- **TRY IT**
Rewrite every item below with "the pie" changed to "the chart" and nothing else altered, and leave out the pictures.

- **DATA SHOWN**
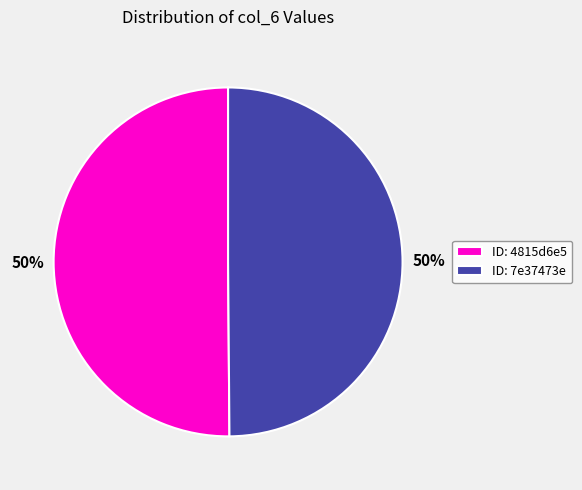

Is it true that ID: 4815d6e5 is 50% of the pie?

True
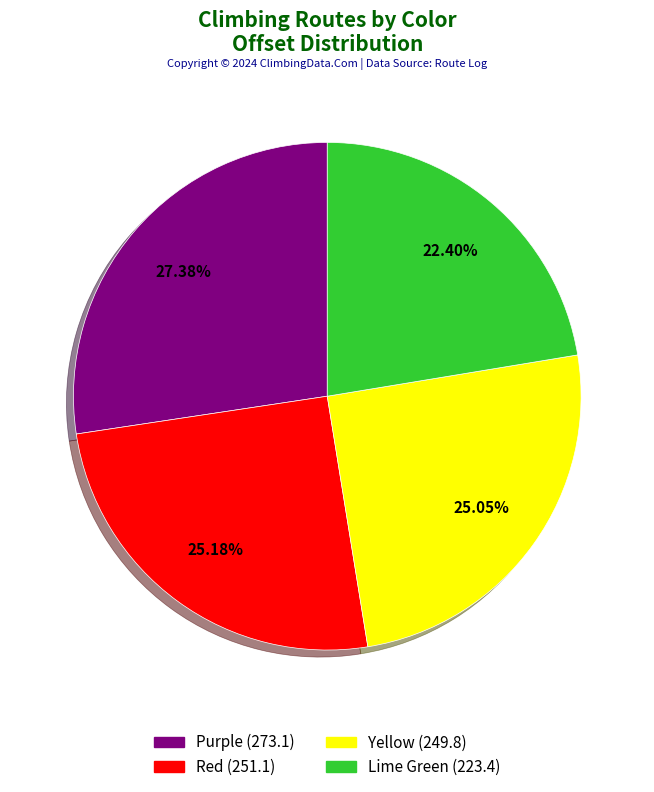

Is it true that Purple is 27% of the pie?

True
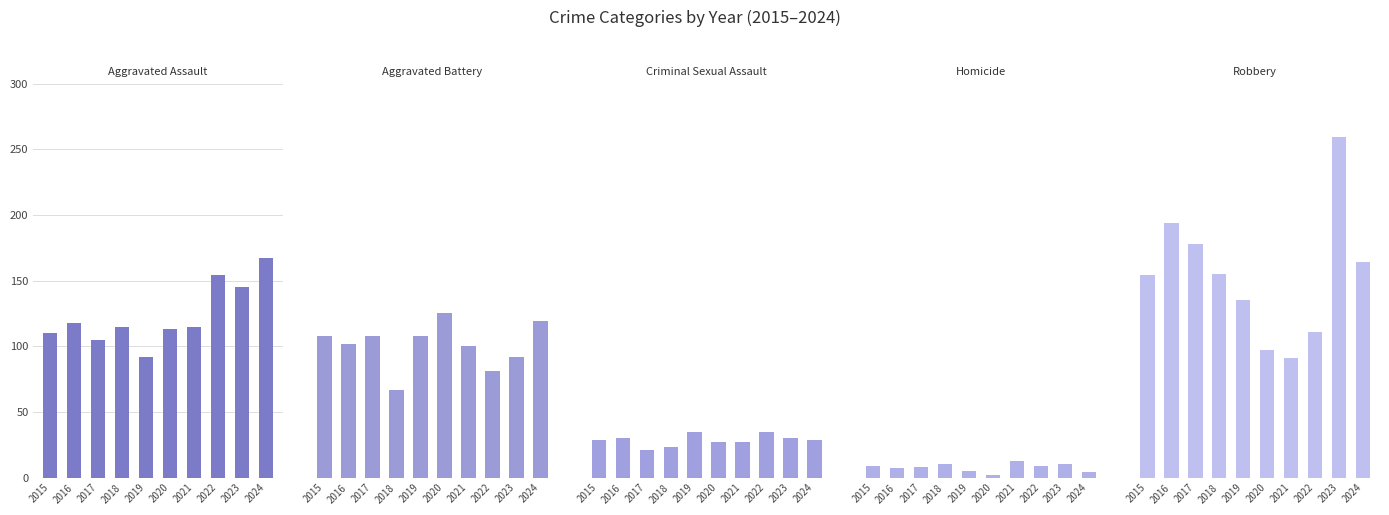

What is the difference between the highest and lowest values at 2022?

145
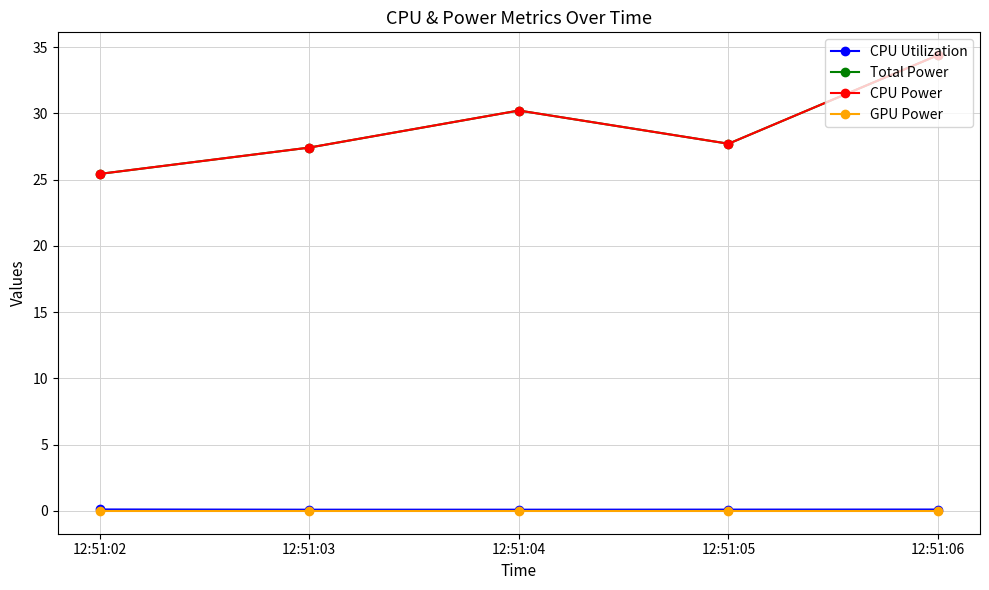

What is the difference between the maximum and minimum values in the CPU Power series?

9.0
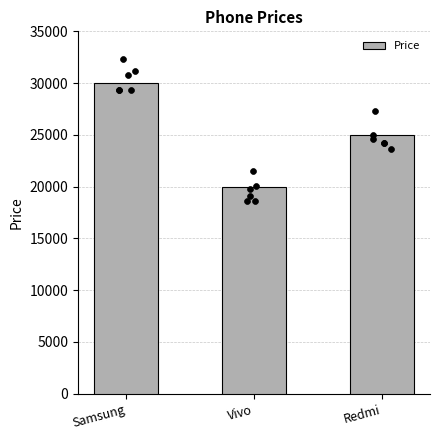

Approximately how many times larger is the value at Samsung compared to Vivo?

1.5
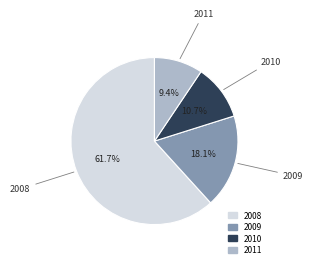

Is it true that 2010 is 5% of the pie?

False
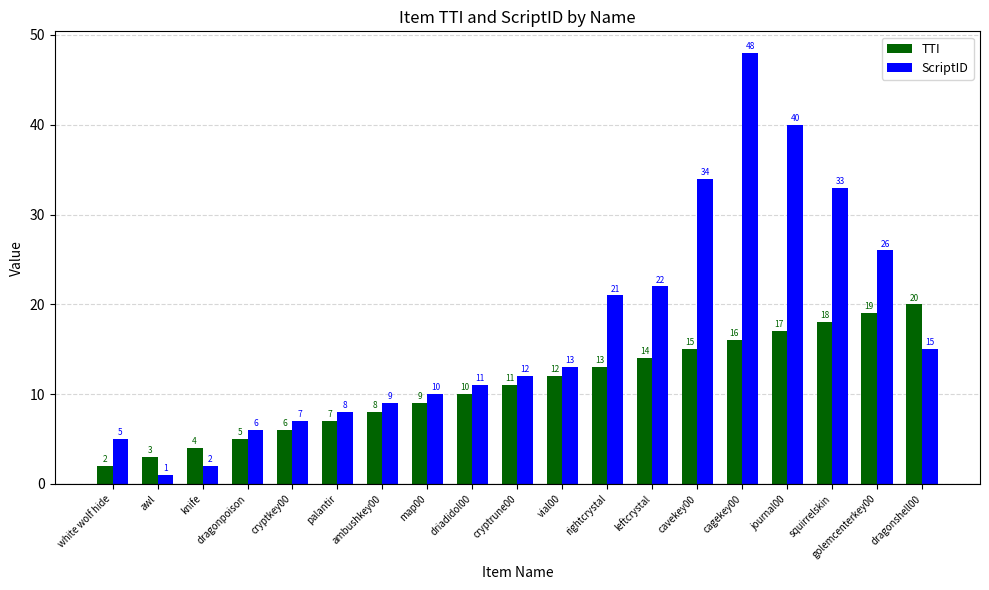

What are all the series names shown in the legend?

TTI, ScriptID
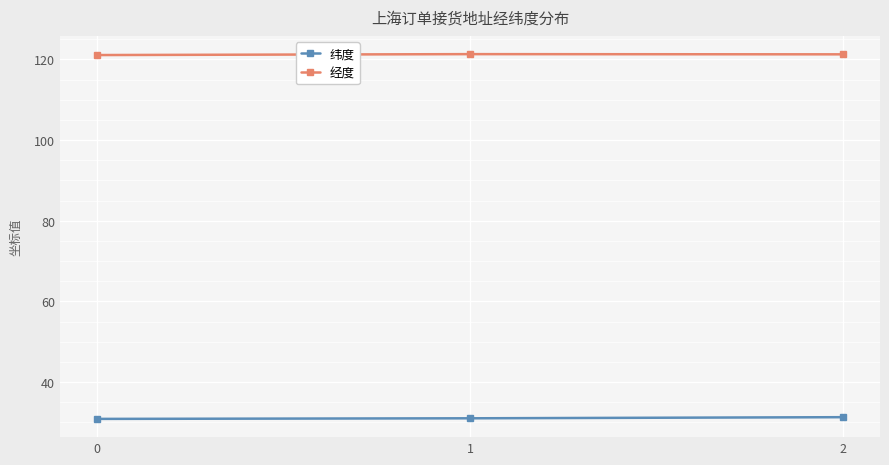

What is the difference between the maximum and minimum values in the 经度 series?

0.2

- **RESPONSE TO THIS EXERCISE**
Is it true that ID: 4815d6e5 is 50% of the chart?

True

Is it true that Purple is 27% of the chart?

True

What is the difference between the highest and lowest values at 2022?

145

What is the difference between the maximum and minimum values in the CPU Power series?

9.0

Approximately how many times larger is the value at Samsung compared to Vivo?

1.5

Is it true that 2010 is 5% of the chart?

False

What are all the series names shown in the legend?

TTI, ScriptID

What is the difference between the maximum and minimum values in the 经度 series?

0.2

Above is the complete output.